### ACTIVITY
Please copy out the rows exactly, starting with the line containing "True or false: Aggravated" and going on through the end of the rows, both ends included, leaving out the pictures.

### SUPPLIED DATA
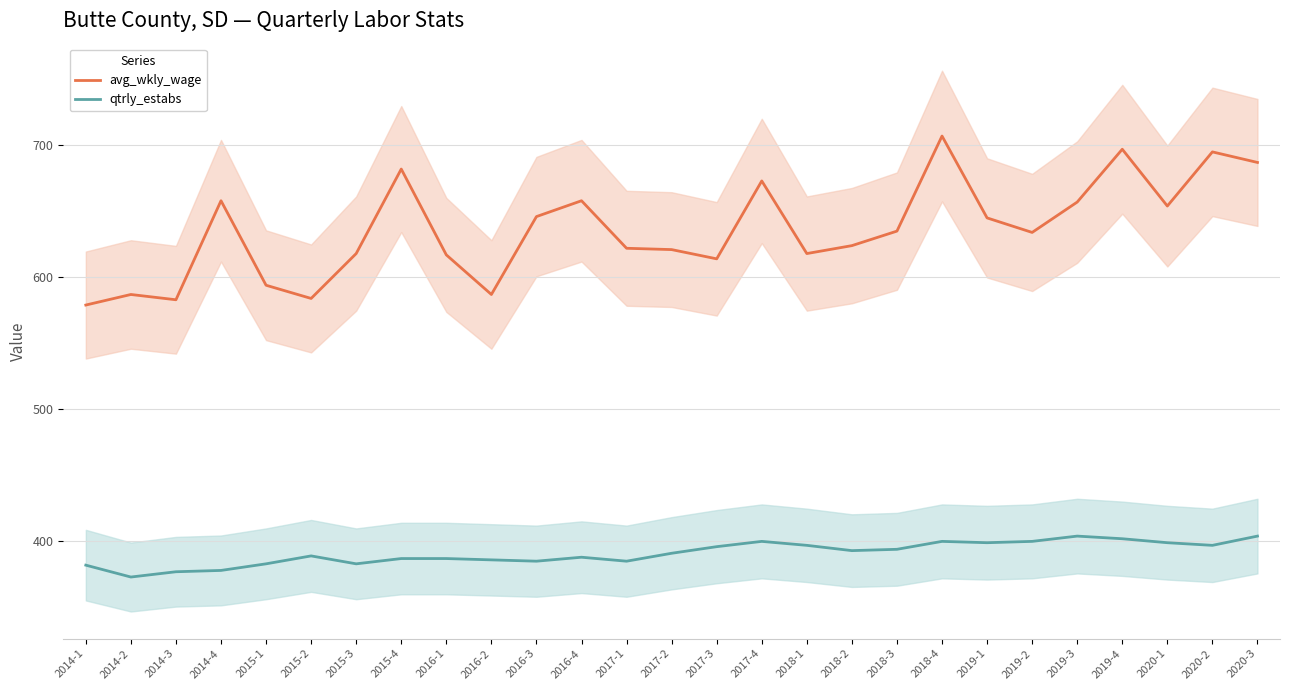

What is the difference between the avg_wkly_wage values at 2018-2 and 2017-4?

49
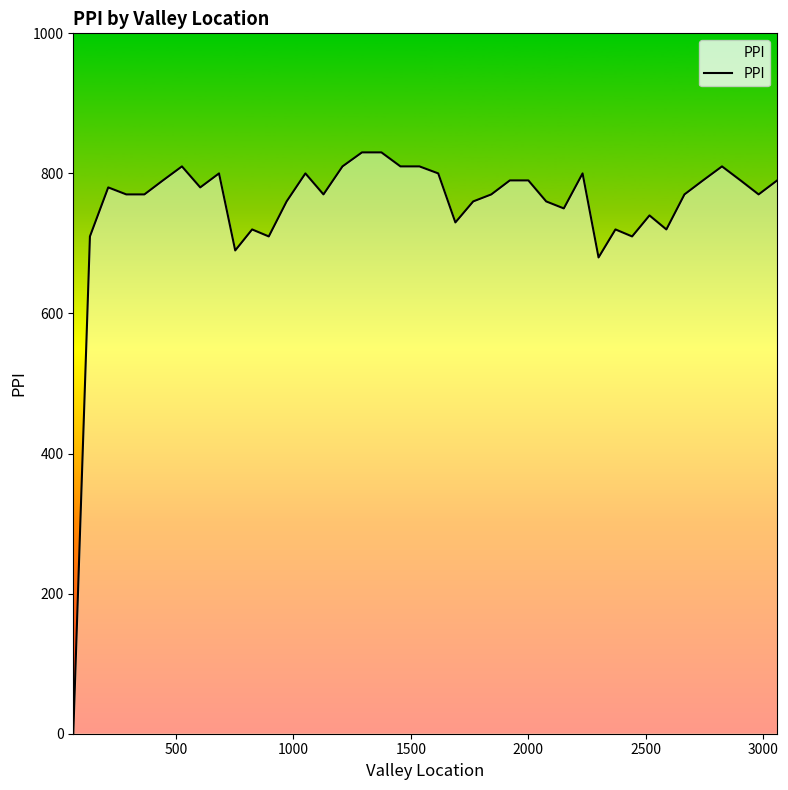

What is the maximum value shown in the chart?

830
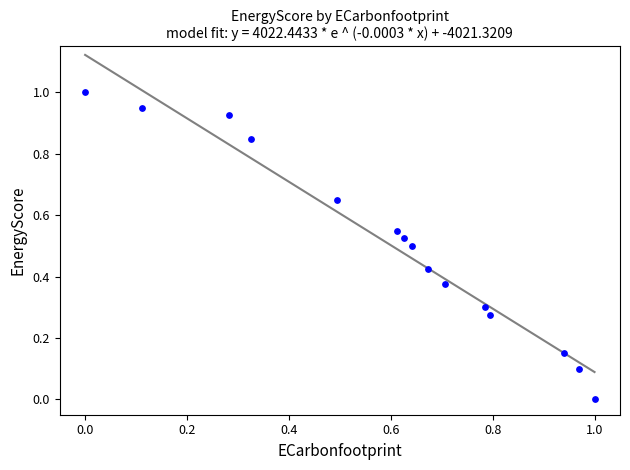

What is the range of X values (max minus min)?

1.0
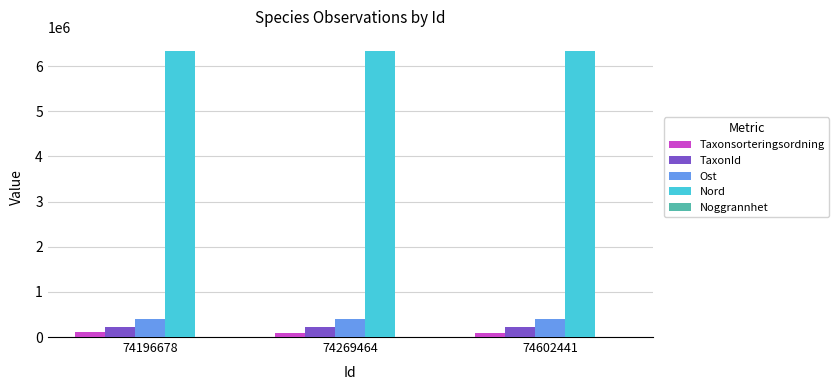

Is the value of Taxonsorteringsordning at 74269464 greater than the value of Nord at 74196678?

No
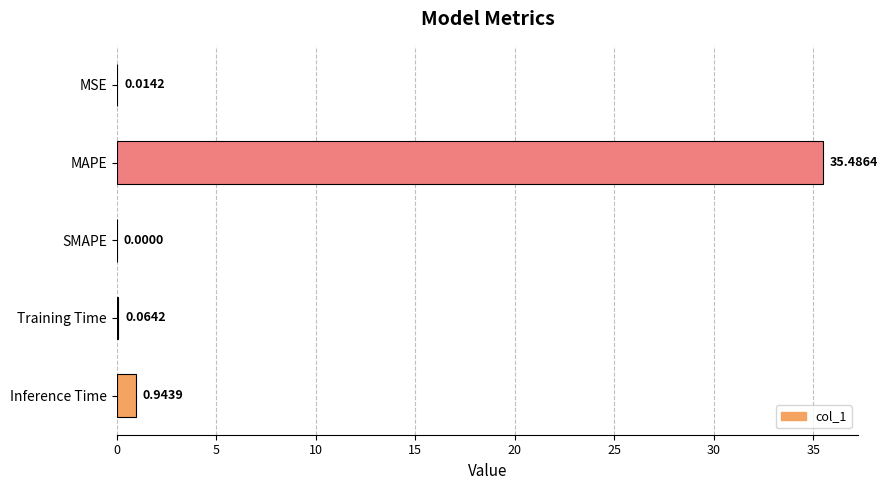

Where is the data nearest to the value 17?

Inference Time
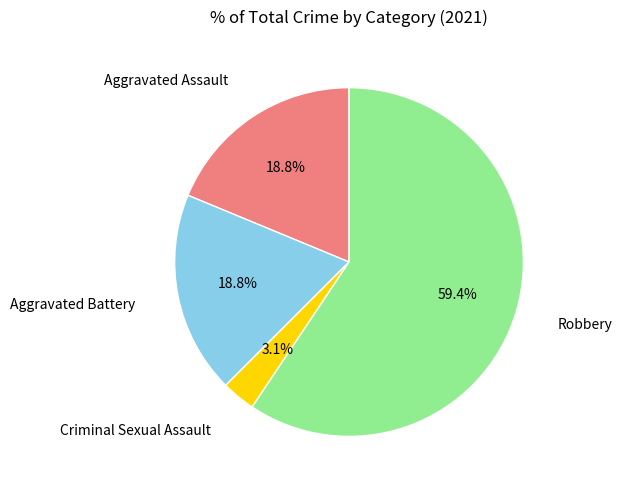

True or false: Aggravated Battery accounts for 19% of the total.

True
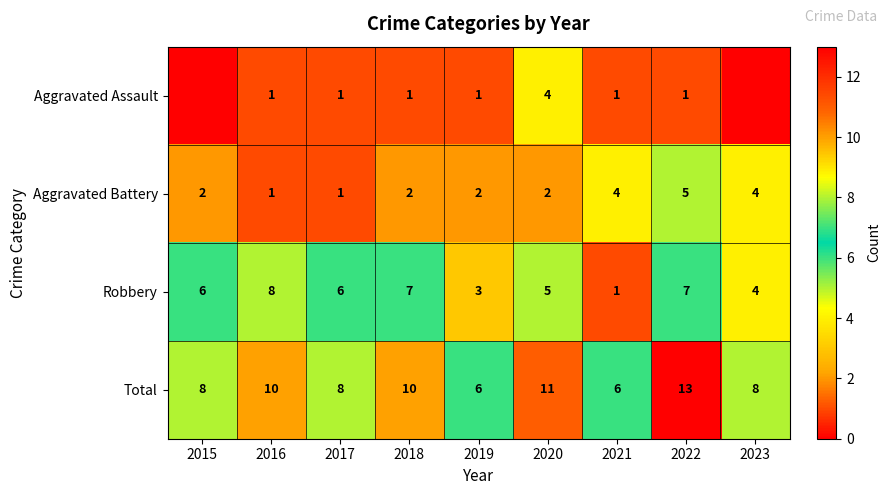

Which series changed the most between 2018 and 2021?

Robbery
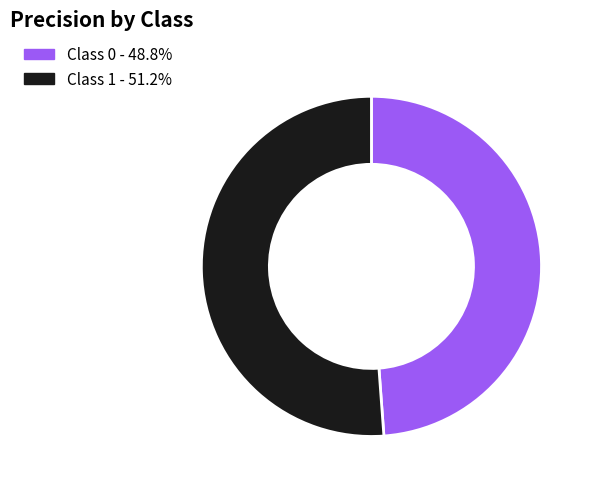

Is there any slice that represents more than half of the pie?

Yes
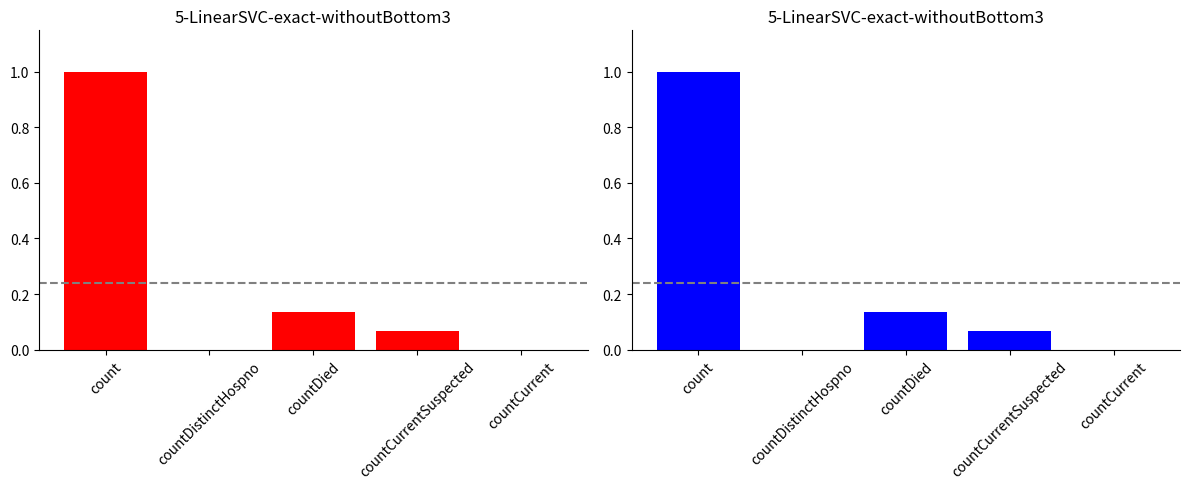

What is the difference between the maximum and second lowest values?

1.0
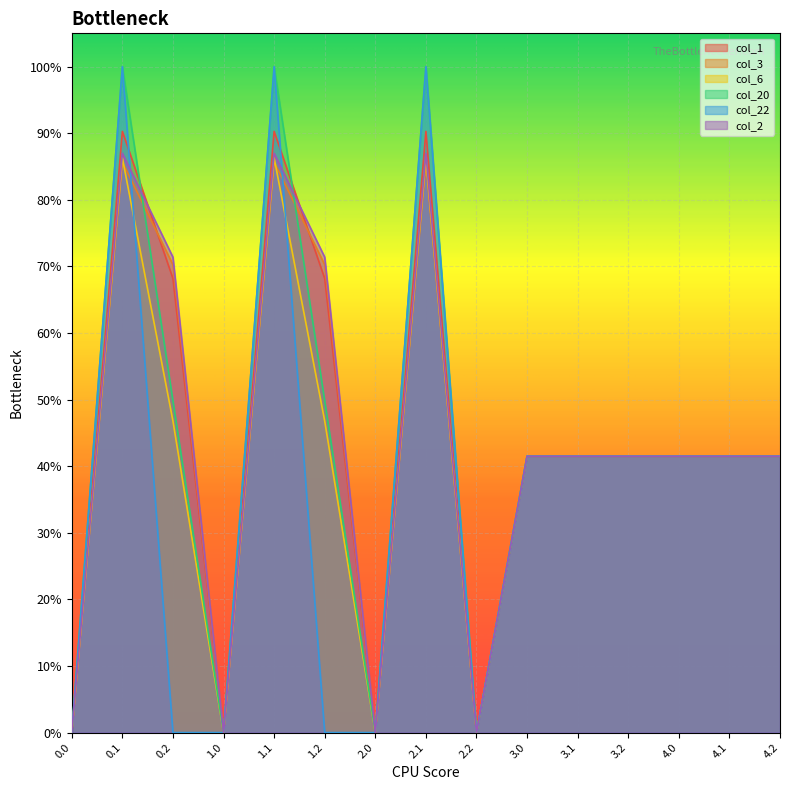

What are all the series names shown in the legend?

col_1, col_3, col_6, col_20, col_22, col_2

### ANSWER TO THE PROBLEM
True or false: Aggravated Battery accounts for 19% of the total.

True

Which series changed the most between 2018 and 2021?

Robbery

Is there any slice that represents more than half of the pie?

Yes

What is the difference between the maximum and second lowest values?

1.0

What are all the series names shown in the legend?

col_1, col_3, col_6, col_20, col_22, col_2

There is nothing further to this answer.